What the task asks → Copy out every line of the items from the one containing "pose: elev=298.0 azim=111.5" down to the end of the items, requests included, and shift each dot coordinate in the answers by -43, leaving all other numbers unchanged. Leave the pictures out.

Information supplied →
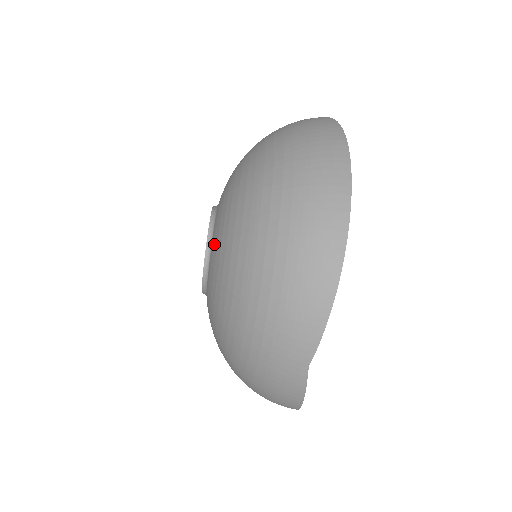
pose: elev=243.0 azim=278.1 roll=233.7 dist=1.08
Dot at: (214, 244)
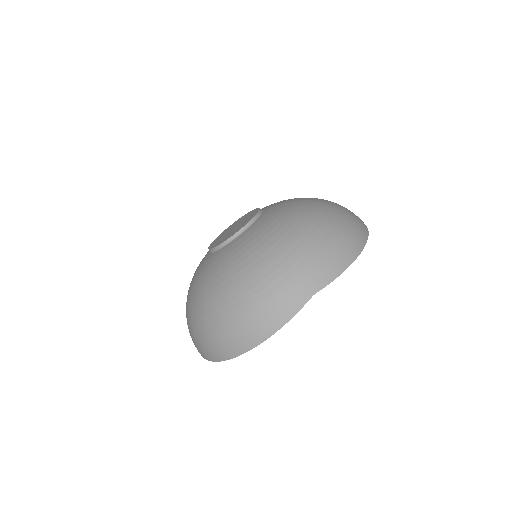
Dot at: (267, 215)
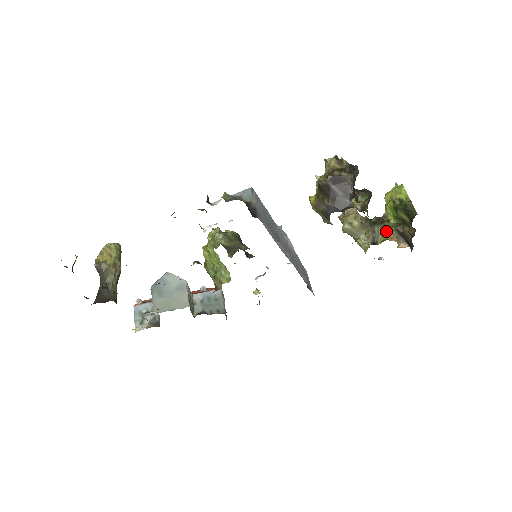
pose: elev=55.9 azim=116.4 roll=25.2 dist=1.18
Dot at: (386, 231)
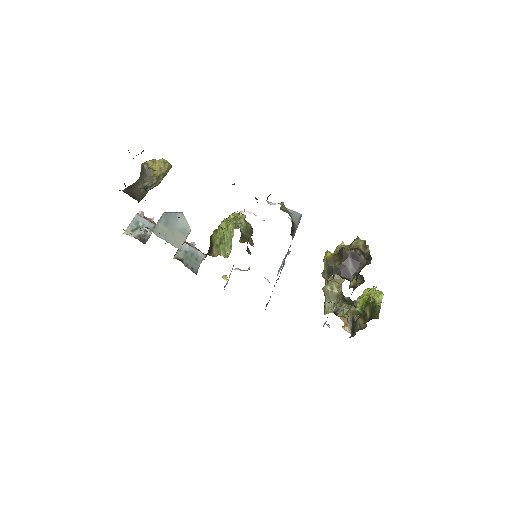
Dot at: (349, 312)
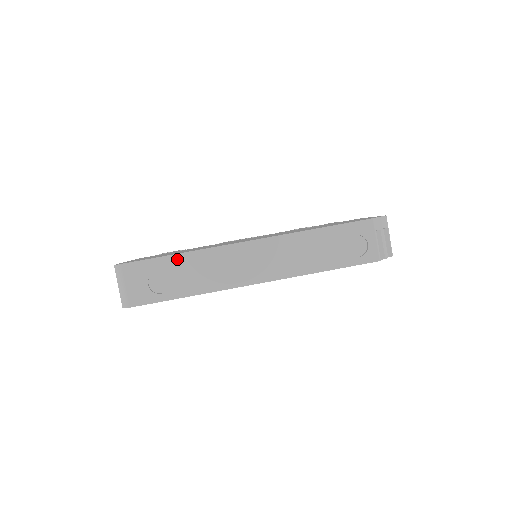
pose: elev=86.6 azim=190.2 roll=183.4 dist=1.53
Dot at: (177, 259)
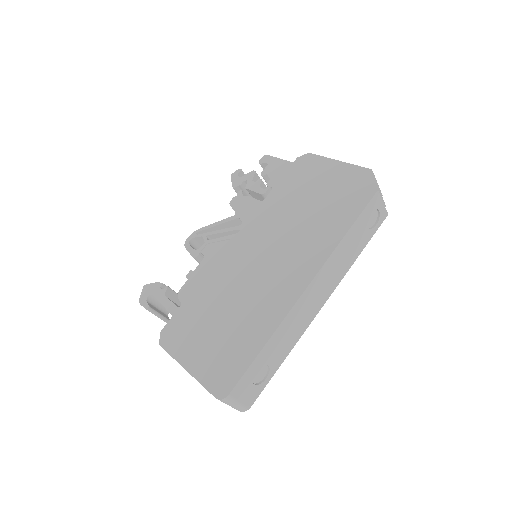
Dot at: (265, 350)
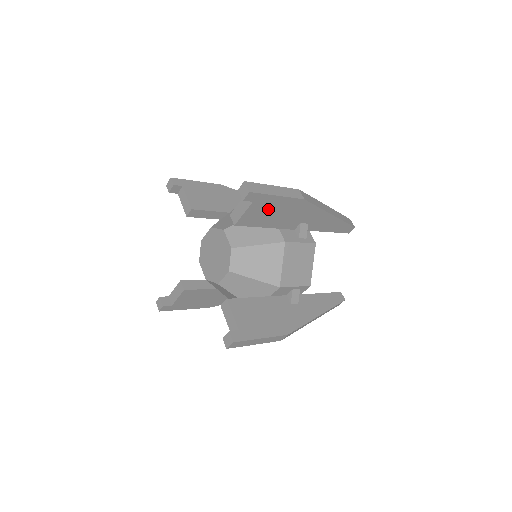
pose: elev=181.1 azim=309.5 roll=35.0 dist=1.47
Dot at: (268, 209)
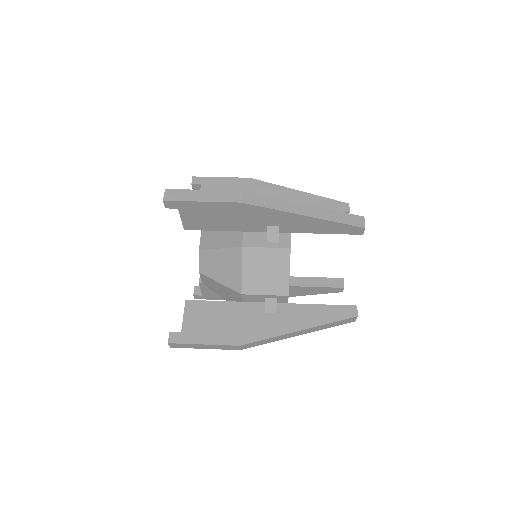
Dot at: occluded
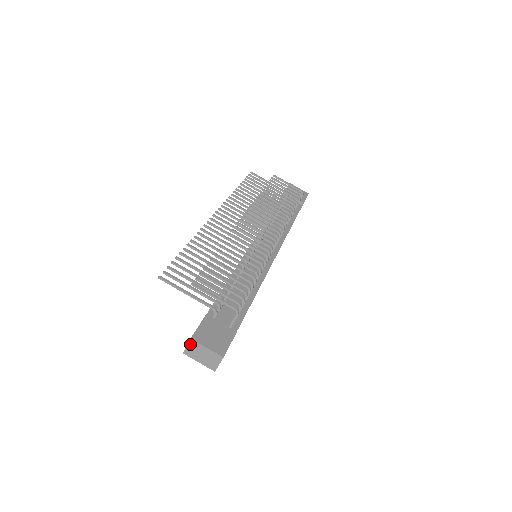
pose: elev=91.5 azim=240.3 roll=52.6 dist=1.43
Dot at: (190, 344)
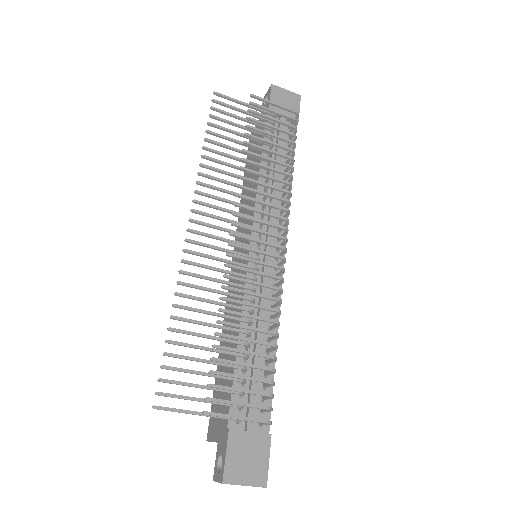
Dot at: (222, 483)
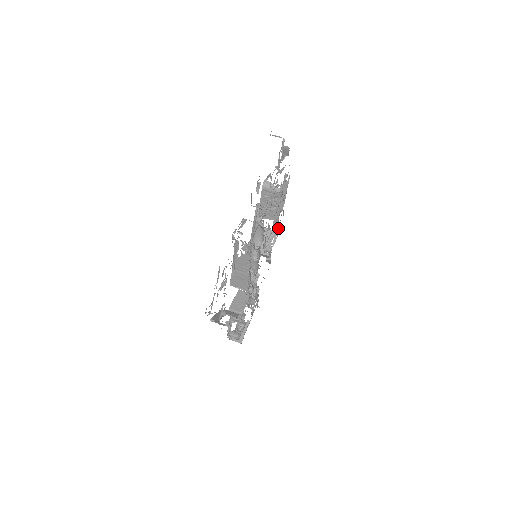
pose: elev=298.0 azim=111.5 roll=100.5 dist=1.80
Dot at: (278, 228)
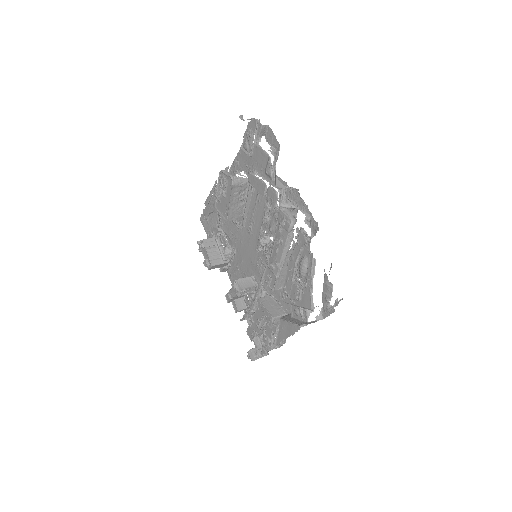
Dot at: (222, 231)
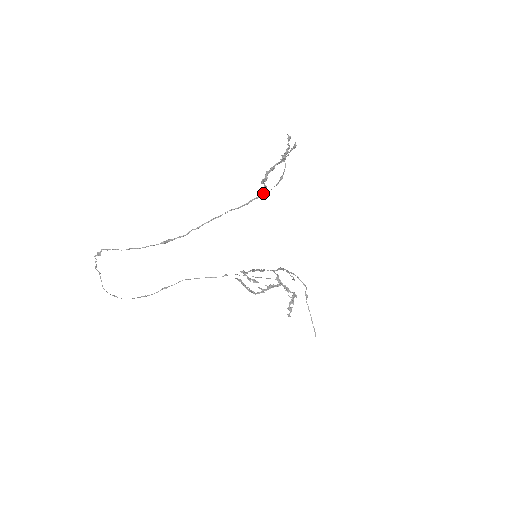
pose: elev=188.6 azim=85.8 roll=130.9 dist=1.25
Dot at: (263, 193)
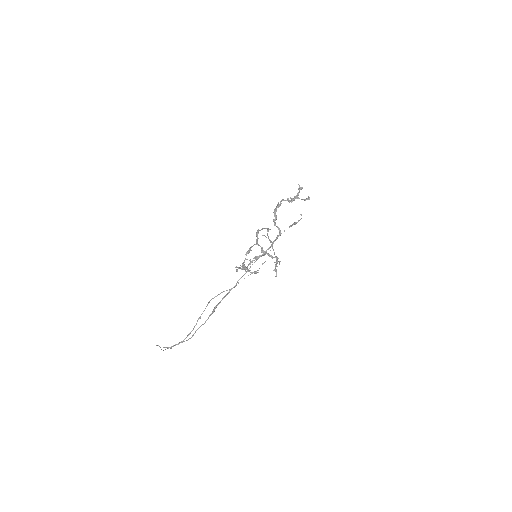
Dot at: (278, 235)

Output of the exercise →
pose: elev=298.0 azim=111.5 roll=100.5 dist=1.80
Dot at: (278, 228)
Dot at: (179, 188)
pose: elev=188.6 azim=85.8 roll=130.9 dist=1.25
Dot at: (263, 193)
Dot at: (235, 192)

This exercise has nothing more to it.